▶ ASSIGNMENT
List each line in the data below that includes the string "етербург", matching case exactly.

▶ Page images and extracted text
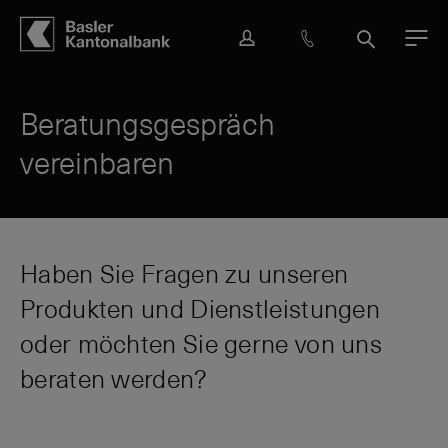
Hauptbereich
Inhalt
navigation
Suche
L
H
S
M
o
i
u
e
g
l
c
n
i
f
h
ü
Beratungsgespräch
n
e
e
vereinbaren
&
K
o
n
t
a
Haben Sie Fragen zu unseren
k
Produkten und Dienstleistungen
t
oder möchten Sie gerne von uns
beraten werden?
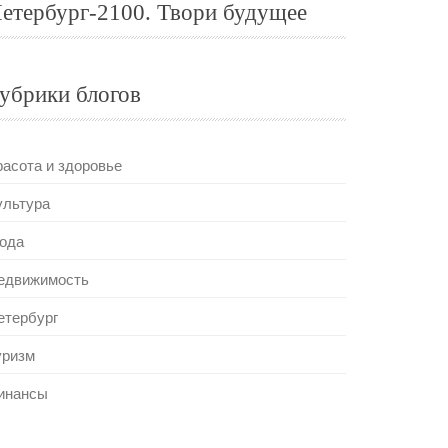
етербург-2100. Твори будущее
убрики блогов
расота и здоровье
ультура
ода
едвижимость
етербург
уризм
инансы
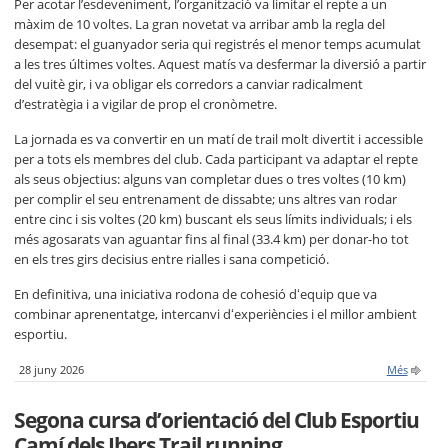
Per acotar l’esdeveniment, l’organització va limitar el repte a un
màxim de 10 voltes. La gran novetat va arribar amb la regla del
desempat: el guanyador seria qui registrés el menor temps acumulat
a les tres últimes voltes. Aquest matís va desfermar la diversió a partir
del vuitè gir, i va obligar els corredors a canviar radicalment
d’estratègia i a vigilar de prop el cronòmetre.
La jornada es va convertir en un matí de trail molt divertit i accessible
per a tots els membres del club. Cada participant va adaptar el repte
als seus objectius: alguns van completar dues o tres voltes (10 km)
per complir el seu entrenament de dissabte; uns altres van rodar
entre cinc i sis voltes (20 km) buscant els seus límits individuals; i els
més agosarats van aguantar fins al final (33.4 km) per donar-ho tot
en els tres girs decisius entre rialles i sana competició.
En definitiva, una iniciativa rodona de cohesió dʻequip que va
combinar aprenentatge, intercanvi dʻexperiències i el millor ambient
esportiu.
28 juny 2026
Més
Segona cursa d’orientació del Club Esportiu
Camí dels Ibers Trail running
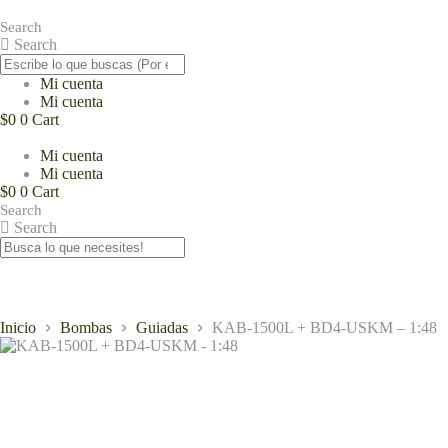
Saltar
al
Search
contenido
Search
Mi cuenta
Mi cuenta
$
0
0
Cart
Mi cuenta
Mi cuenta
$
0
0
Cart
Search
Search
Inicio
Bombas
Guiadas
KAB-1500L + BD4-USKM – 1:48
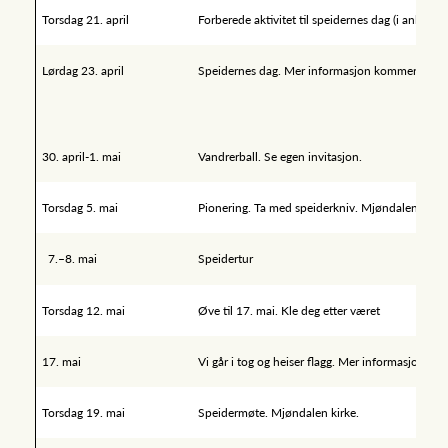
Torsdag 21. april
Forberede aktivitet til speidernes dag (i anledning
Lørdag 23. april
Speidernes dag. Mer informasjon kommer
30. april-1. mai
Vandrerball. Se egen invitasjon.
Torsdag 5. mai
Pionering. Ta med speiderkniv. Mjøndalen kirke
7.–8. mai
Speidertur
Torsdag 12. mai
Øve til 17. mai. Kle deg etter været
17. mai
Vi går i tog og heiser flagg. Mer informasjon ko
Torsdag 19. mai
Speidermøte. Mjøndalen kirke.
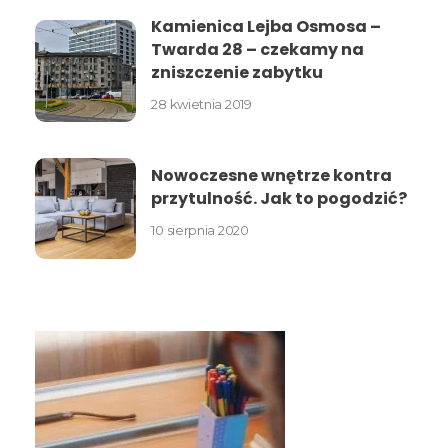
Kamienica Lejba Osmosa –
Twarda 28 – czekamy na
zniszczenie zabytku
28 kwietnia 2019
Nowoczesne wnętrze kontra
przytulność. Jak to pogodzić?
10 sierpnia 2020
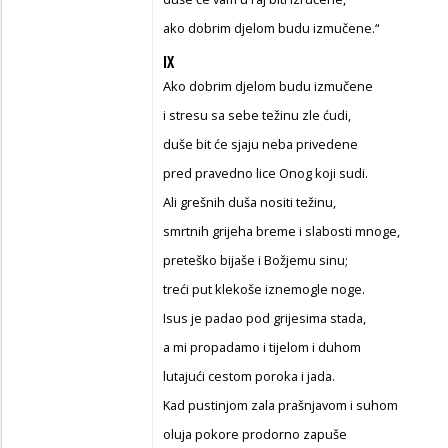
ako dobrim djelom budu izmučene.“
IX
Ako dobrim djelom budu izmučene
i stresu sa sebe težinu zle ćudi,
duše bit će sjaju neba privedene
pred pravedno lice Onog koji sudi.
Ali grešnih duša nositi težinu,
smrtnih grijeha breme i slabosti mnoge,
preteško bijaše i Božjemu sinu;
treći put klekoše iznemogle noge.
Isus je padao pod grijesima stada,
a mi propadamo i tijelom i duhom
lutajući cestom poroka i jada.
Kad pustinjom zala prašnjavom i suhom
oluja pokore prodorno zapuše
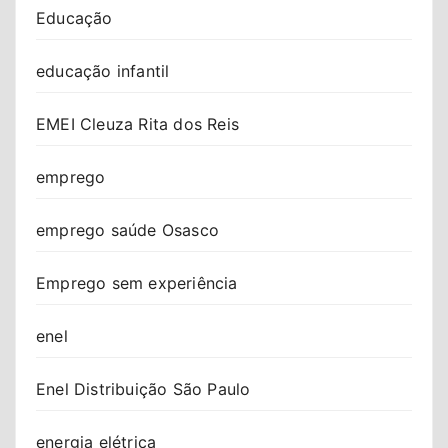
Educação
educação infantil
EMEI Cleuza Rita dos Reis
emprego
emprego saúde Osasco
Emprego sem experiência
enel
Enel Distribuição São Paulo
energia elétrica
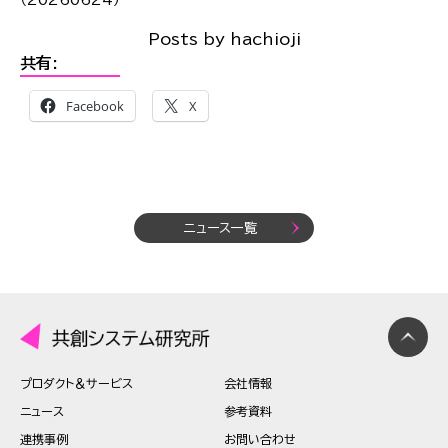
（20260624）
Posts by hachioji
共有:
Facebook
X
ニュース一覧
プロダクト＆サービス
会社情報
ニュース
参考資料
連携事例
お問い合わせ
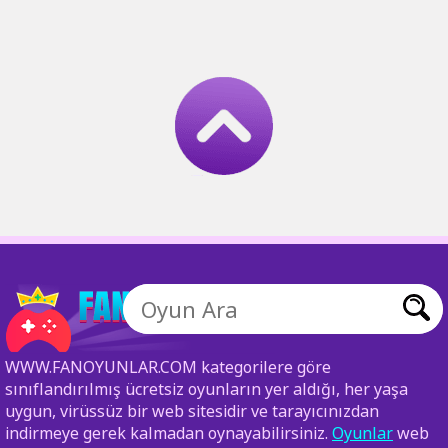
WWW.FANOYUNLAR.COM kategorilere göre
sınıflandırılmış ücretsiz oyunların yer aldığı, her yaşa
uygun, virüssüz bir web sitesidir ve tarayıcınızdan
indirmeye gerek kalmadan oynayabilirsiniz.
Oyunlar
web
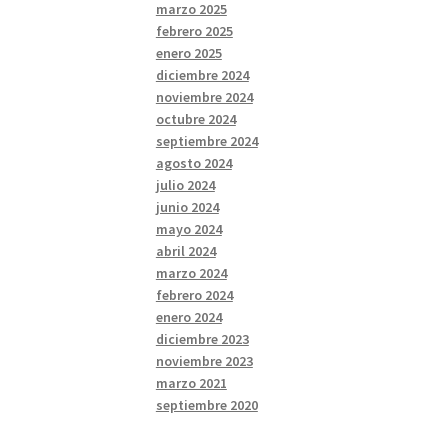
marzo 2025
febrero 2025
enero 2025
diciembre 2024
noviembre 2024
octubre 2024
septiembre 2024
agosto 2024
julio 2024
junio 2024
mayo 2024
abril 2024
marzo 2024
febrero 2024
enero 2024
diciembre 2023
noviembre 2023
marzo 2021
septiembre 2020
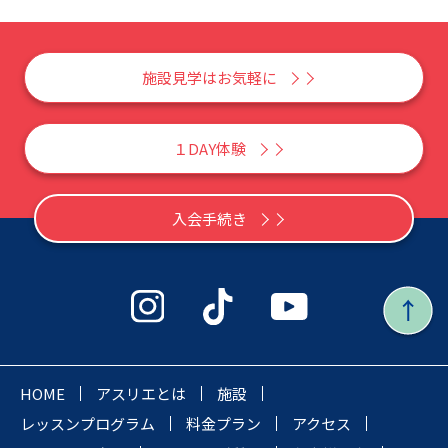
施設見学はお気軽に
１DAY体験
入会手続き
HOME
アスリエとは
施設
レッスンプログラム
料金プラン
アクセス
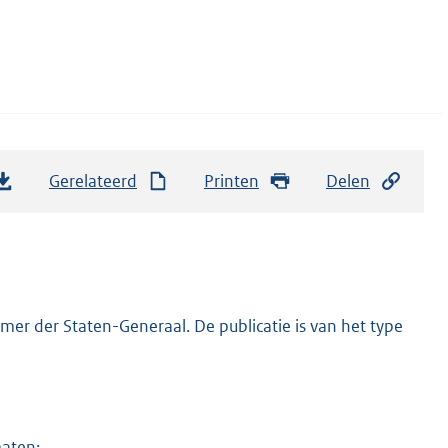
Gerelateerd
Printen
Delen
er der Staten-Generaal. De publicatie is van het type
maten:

▶ ANSWER TO THE PROBLEM
етербург-2100. Твори будущее
етербург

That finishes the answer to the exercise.